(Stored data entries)

● ● ●

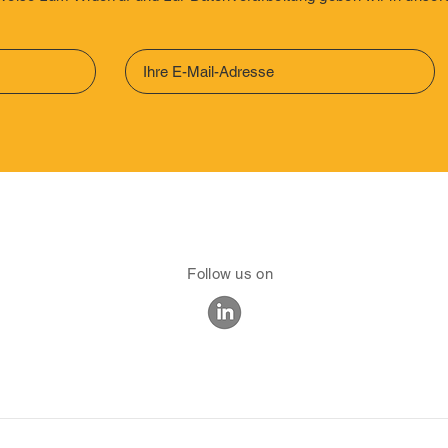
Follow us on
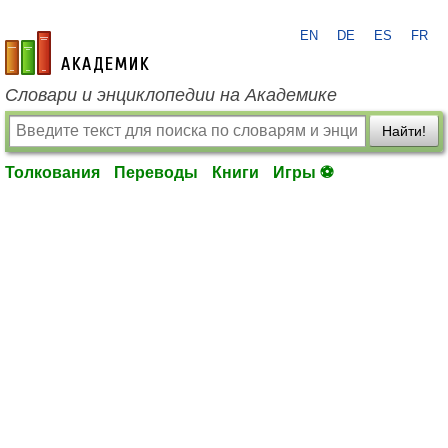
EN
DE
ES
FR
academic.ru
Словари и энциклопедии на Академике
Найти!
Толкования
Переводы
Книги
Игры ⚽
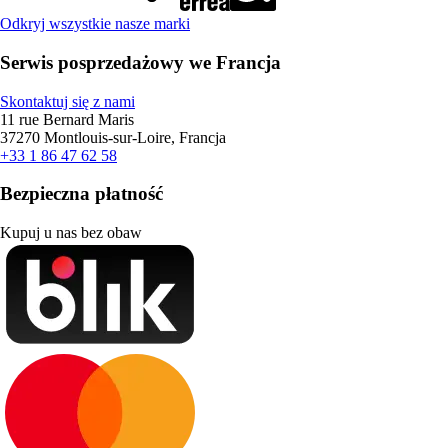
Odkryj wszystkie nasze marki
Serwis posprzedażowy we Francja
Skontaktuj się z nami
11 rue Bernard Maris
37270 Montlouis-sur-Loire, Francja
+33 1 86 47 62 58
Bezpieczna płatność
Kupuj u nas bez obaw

● ● ●

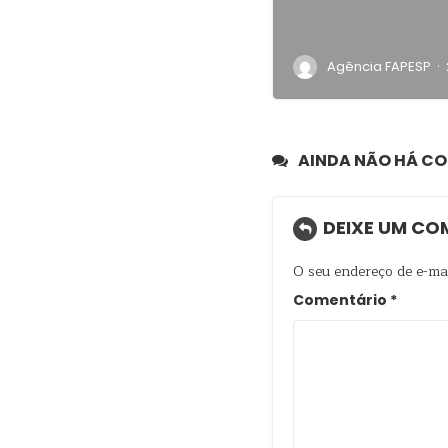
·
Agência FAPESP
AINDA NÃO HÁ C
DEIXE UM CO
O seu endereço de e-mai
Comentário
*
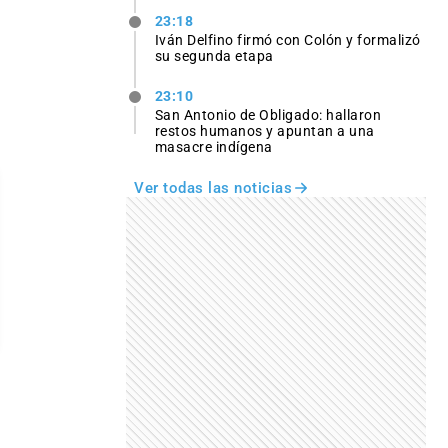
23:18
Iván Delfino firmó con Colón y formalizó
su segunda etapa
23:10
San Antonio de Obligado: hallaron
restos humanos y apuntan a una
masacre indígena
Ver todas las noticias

● ● ●

**Required work**
Out of the data above, set down the lines from the one with "Iván Delfino firmó con Colón y formalizó" to the one with "Ver todas las noticias", both included, exactly as written and with no additions.

**Answer to this task**
Iván Delfino firmó con Colón y formalizó
su segunda etapa
23:10
San Antonio de Obligado: hallaron
restos humanos y apuntan a una
masacre indígena
Ver todas las noticias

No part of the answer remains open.